Older Version: October 2017

Approximate Variational Inference for a model of social interactions (NET Institute Working paper 13-16) New version coming soon

Abstract. This paper proposes approximate variational inference methods for estimation of a strategic model of social interactions. Players interact in an exogenous network and sequentially choose a binary action. The utility of an action is a function of the choices of neighbors in the network. I prove that the interaction process can be represented as a potential game and it converges to a unique stationary equilibrium distribution. However, exact inference for this model is infeasible because of a computationally intractable likelihood, which cannot be evaluated even when there are few players. To overcome this problem, I propose variational approximations for the likelihood that allow approximate inference. This technique can be applied to any discrete exponential family, and therefore it is a general tool for inference in models with a large number of players. The methodology is illustrated with several simulated datasets and compared with MCMC methods.

Racial Segregation and Public School Expenditure (with Eliana La Ferrara)
(New version coming soon)

Abstract. This paper explores the effect of racial segregation on public school expenditure in US metropolitan areas and school districts. Our starting point is the literature that relates public good provision to the degree of racial fragmentation in the community. We argue that looking at fragmentation alone may be misleading and that the geographic distribution of different racial groups needs to be taken into account. Greater segregation is associated with more homogeneity in some sub-areas and more heterogeneity in others, and this matters if decisions on spending are taken at aggregation levels lower than the MSA. For given fragmentation, the extent of segregation conveys information on households' possibility to sort into relatively more or less homogeneous jurisdictions. We account for the potential endogeneity of racial segregation and find that the latter has a positive impact on average public school expenditure both at the MSA and at the district level. At the same time, increased segregation leads to more inequality in spending across districts of the same MSA, thus worsening the relative position of poorer districts.

WORK IN PROGRESS

The Effects of FDA Recalls on The Network of Strategic Alliances in The Medical Devices Industry (with Shweta Gaonkar)

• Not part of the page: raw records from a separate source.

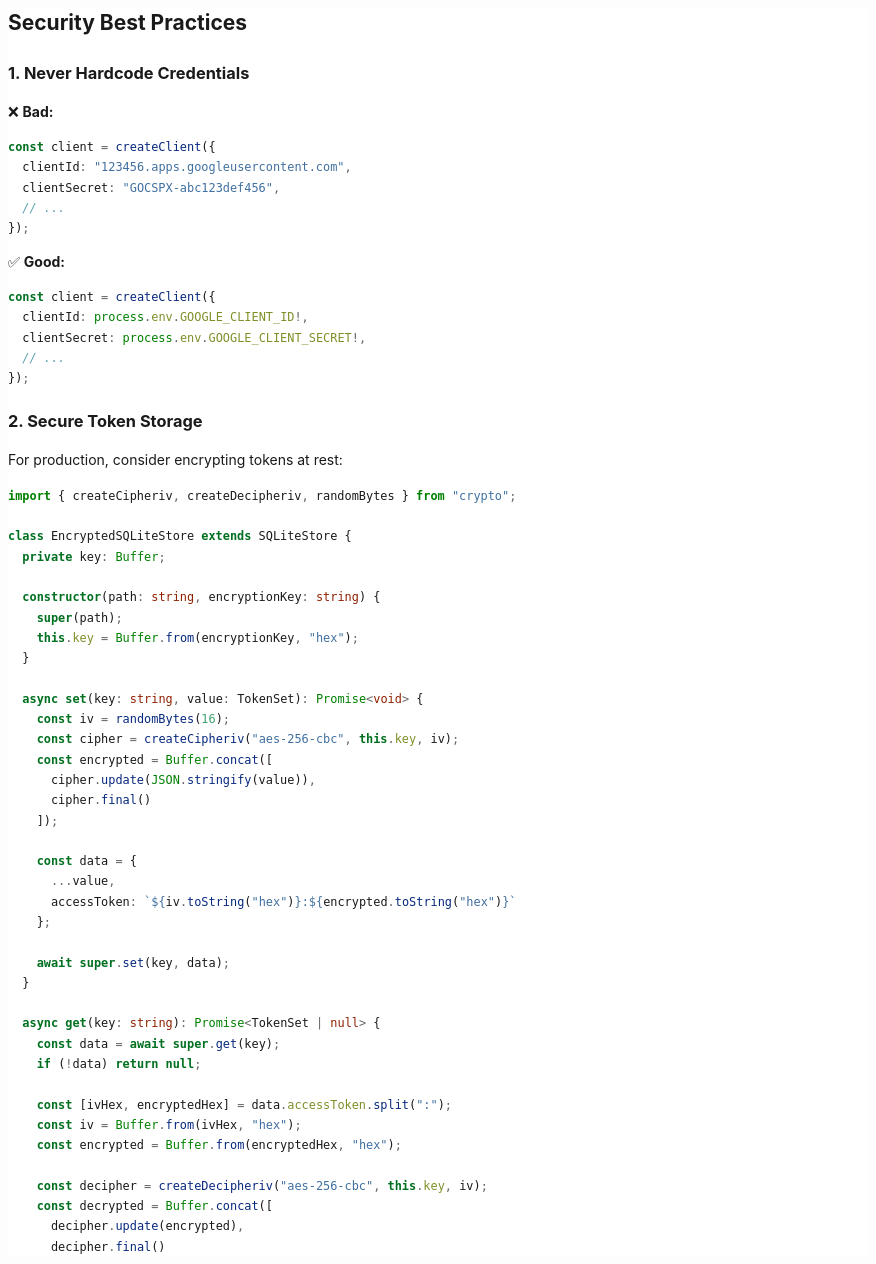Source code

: ## Security Best Practices

### 1. Never Hardcode Credentials

❌ **Bad:**
```typescript
const client = createClient({
  clientId: "123456.apps.googleusercontent.com",
  clientSecret: "GOCSPX-abc123def456",
  // ...
});
```

✅ **Good:**
```typescript
const client = createClient({
  clientId: process.env.GOOGLE_CLIENT_ID!,
  clientSecret: process.env.GOOGLE_CLIENT_SECRET!,
  // ...
});
```

### 2. Secure Token Storage

For production, consider encrypting tokens at rest:

```typescript
import { createCipheriv, createDecipheriv, randomBytes } from "crypto";

class EncryptedSQLiteStore extends SQLiteStore {
  private key: Buffer;
  
  constructor(path: string, encryptionKey: string) {
    super(path);
    this.key = Buffer.from(encryptionKey, "hex");
  }
  
  async set(key: string, value: TokenSet): Promise<void> {
    const iv = randomBytes(16);
    const cipher = createCipheriv("aes-256-cbc", this.key, iv);
    const encrypted = Buffer.concat([
      cipher.update(JSON.stringify(value)),
      cipher.final()
    ]);
    
    const data = {
      ...value,
      accessToken: `${iv.toString("hex")}:${encrypted.toString("hex")}`
    };
    
    await super.set(key, data);
  }
  
  async get(key: string): Promise<TokenSet | null> {
    const data = await super.get(key);
    if (!data) return null;
    
    const [ivHex, encryptedHex] = data.accessToken.split(":");
    const iv = Buffer.from(ivHex, "hex");
    const encrypted = Buffer.from(encryptedHex, "hex");
    
    const decipher = createDecipheriv("aes-256-cbc", this.key, iv);
    const decrypted = Buffer.concat([
      decipher.update(encrypted),
      decipher.final()
```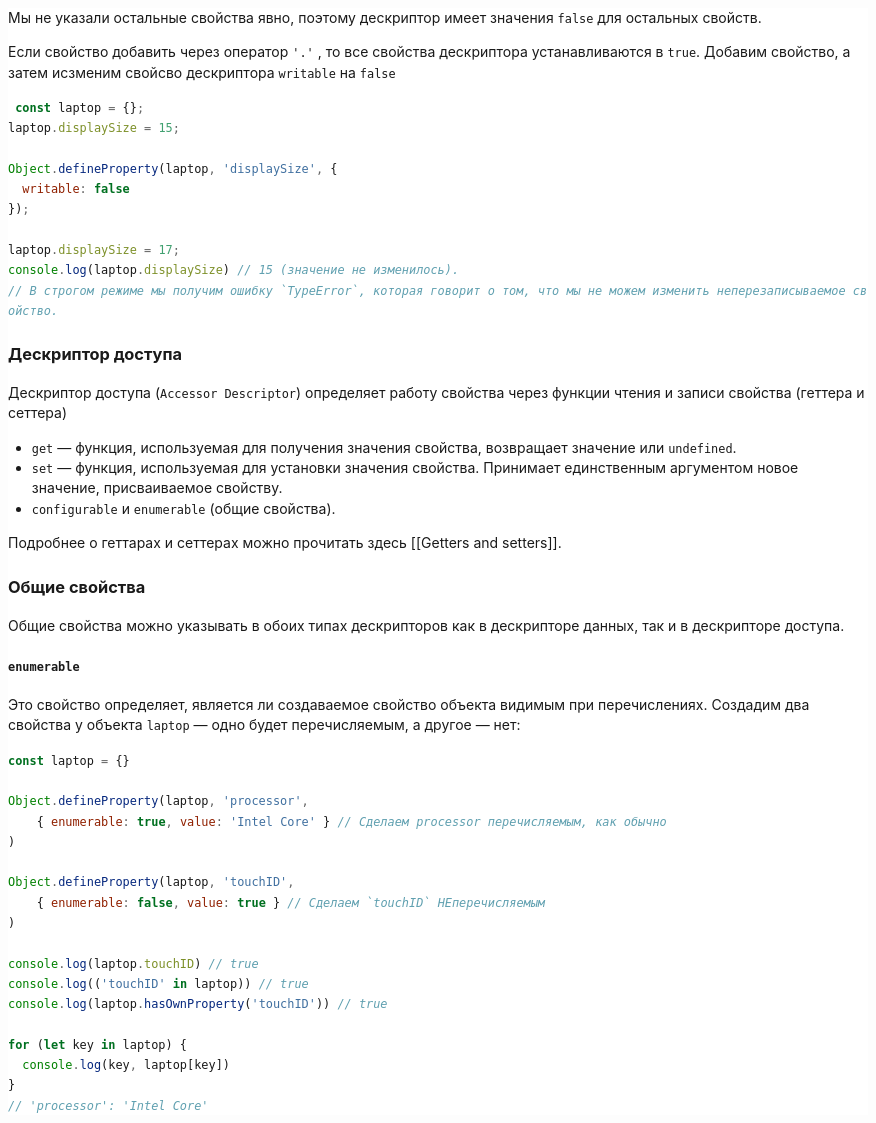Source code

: Мы не указали остальные свойства явно, поэтому дескриптор имеет  значения `false` для остальных свойств.  

Если свойство добавить через оператор `'.'` , то все свойства дескриптора устанавливаются в `true`. 
Добавим свойство, а затем исзменим свойсво дескриптора `writable` на `false`

```js
 const laptop = {};
laptop.displaySize = 15;

Object.defineProperty(laptop, 'displaySize', {
  writable: false
});

laptop.displaySize = 17;
console.log(laptop.displaySize) // 15 (значение не изменилось). 
// В строгом режиме мы получим ошибку `TypeError`, которая говорит о том, что мы не можем изменить неперезаписываемое свойство.
```


### Дескриптор доступа

Дескриптор доступа (`Accessor Descriptor`) определяет работу свойства через функции чтения и записи свойства (геттера и сеттера)
- `get` — функция, используемая для получения значения свойства, возвращает значение или `undefined`.
- `set` — функция, используемая для установки значения свойства. Принимает единственным аргументом новое значение, присваиваемое свойству.
- `configurable` и `enumerable` (общие свойства).

Подробнее о геттарах и сеттерах можно прочитать здесь [[Getters and setters]].


### Общие свойства

Общие свойства можно указывать в обоих типах дескрипторов как в дескрипторе данных, так и в дескрипторе доступа.

#### `enumerable`

Это свойство определяет, является ли создаваемое свойство объекта видимым при перечислениях.
Создадим два свойства у объекта `laptop` — одно будет перечисляемым, а другое — нет:

```js
const laptop = {}

Object.defineProperty(laptop, 'processor',
    { enumerable: true, value: 'Intel Core' } // Сделаем processor перечисляемым, как обычно
)

Object.defineProperty(laptop, 'touchID',
    { enumerable: false, value: true } // Сделаем `touchID` НЕперечисляемым
)

console.log(laptop.touchID) // true
console.log(('touchID' in laptop)) // true
console.log(laptop.hasOwnProperty('touchID')) // true

for (let key in laptop) {
  console.log(key, laptop[key])
}
// 'processor': 'Intel Core'
```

Creativity and Market Success: Evidence from the movie industry (with Sharon Kim and Shweta Gaonkar)

OLD STUFF

Who's Afraid of the Big Bad Wolf? Do Pedophiles live close to schools?

Abstract. I analyze the geographic distribution of sex offenders in Urbana and Champaign and test if they live closer to schools than generic residents. If the spatial distribution of sex offenders is the same as that of population as a whole, we should not observe a sex offender systematically closer to schools than a random resident. Using a simple statistical model I test if, conditioning on the distance from schools, the spatial distributions of sex offenders and residents are the same. The results show that this is not the case: on average sex offenders are less likely to locate close to schools than other people. However, I show evidence that there is some heterogeneity among individual schools, some being sex offenders "magnets".

The Determinants of Social Networks in Developing Countries: Some Evidence from Ghana

Abstract. I explore the determinants of social network formation in a developing economy, using data from Ghana. The main contribution is the use of an empirical model of network formation that takes into account the interdependence of the linking decisions among agents. The interdependence implies a simultaneity problem that I solve by estimating the joint distribution of the model instead of a conditional specification. The computational complexity increases and I use MCMC Maximum Likelihood methods for the estimation of relevant parameters. I impose functional forms and restrictions of the parameters that guarantee identification. The results show that the network formation process is driven mainly by gender and wealth. In several specifications religion and clan are also important determinants of the network shape.